Collected data
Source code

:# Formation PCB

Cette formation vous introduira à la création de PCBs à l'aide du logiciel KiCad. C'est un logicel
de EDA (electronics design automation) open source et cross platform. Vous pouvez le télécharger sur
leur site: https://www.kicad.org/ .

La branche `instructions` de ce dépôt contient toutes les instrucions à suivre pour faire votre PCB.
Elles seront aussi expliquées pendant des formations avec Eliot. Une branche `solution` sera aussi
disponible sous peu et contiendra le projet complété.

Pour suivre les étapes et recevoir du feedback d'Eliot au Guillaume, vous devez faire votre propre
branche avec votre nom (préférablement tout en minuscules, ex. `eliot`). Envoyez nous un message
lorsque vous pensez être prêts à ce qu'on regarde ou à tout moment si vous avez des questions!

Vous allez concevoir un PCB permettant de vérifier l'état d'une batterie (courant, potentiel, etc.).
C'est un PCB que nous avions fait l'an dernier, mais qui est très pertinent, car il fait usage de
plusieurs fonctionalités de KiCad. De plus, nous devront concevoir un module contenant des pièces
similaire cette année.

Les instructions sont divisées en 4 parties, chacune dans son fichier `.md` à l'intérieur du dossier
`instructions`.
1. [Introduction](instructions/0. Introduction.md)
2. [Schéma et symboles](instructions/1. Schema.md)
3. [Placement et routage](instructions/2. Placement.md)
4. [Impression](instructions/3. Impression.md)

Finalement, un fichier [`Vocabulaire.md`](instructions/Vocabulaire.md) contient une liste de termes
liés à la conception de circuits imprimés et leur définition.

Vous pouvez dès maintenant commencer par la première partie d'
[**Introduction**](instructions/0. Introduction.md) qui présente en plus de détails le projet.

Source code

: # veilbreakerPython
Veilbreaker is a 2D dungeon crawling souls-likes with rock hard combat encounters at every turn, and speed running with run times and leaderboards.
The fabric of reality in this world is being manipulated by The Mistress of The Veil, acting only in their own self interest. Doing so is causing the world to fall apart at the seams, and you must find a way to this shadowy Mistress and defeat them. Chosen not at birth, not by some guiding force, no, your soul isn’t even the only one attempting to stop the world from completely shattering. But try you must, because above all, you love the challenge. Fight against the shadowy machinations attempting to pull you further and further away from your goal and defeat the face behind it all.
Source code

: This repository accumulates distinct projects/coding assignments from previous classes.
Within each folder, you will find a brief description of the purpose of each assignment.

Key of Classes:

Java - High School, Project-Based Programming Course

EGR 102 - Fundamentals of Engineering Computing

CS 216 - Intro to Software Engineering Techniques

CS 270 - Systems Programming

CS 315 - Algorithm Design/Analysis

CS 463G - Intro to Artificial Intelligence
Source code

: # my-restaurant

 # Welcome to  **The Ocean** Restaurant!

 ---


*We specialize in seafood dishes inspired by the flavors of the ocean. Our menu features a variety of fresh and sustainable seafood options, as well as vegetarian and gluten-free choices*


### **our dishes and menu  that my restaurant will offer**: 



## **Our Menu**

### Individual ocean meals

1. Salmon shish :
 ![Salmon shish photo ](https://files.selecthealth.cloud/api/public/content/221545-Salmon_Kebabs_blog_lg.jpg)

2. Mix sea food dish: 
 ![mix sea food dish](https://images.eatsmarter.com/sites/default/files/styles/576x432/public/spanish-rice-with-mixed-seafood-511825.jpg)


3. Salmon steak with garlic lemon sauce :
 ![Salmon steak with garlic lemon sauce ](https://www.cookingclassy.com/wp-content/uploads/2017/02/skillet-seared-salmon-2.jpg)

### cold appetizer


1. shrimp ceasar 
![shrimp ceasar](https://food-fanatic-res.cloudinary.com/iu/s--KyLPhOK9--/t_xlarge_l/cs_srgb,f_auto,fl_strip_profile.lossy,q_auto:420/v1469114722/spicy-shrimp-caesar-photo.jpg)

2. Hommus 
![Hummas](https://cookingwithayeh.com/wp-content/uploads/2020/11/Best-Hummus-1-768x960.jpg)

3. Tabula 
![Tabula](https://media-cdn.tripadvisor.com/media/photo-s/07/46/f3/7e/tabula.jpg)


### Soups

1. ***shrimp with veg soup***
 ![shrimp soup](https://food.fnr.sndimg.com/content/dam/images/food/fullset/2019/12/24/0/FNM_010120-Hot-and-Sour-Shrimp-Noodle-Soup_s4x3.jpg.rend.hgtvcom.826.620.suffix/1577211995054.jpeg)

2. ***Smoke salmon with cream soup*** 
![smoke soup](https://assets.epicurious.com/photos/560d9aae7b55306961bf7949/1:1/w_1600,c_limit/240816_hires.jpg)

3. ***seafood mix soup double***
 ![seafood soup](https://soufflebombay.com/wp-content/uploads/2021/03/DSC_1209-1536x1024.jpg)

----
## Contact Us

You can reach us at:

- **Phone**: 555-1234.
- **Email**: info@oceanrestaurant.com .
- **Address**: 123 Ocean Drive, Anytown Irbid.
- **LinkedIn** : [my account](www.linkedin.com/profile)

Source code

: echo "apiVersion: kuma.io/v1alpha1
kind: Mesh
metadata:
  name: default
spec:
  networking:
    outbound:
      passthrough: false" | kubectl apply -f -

> PROBLEM TO WORK ON:
Starting at the line above that holds "CS 216 - Intro" and ending at the line that holds "1. Salmon shish", transcribe each line exactly and include no other lines.

> EXERCISE ANSWER:
CS 216 - Intro to Software Engineering Techniques

CS 270 - Systems Programming

CS 315 - Algorithm Design/Analysis

CS 463G - Intro to Artificial Intelligence
Source code

: # my-restaurant

 # Welcome to  **The Ocean** Restaurant!

 ---


*We specialize in seafood dishes inspired by the flavors of the ocean. Our menu features a variety of fresh and sustainable seafood options, as well as vegetarian and gluten-free choices*


### **our dishes and menu  that my restaurant will offer**: 



## **Our Menu**

### Individual ocean meals

1. Salmon shish :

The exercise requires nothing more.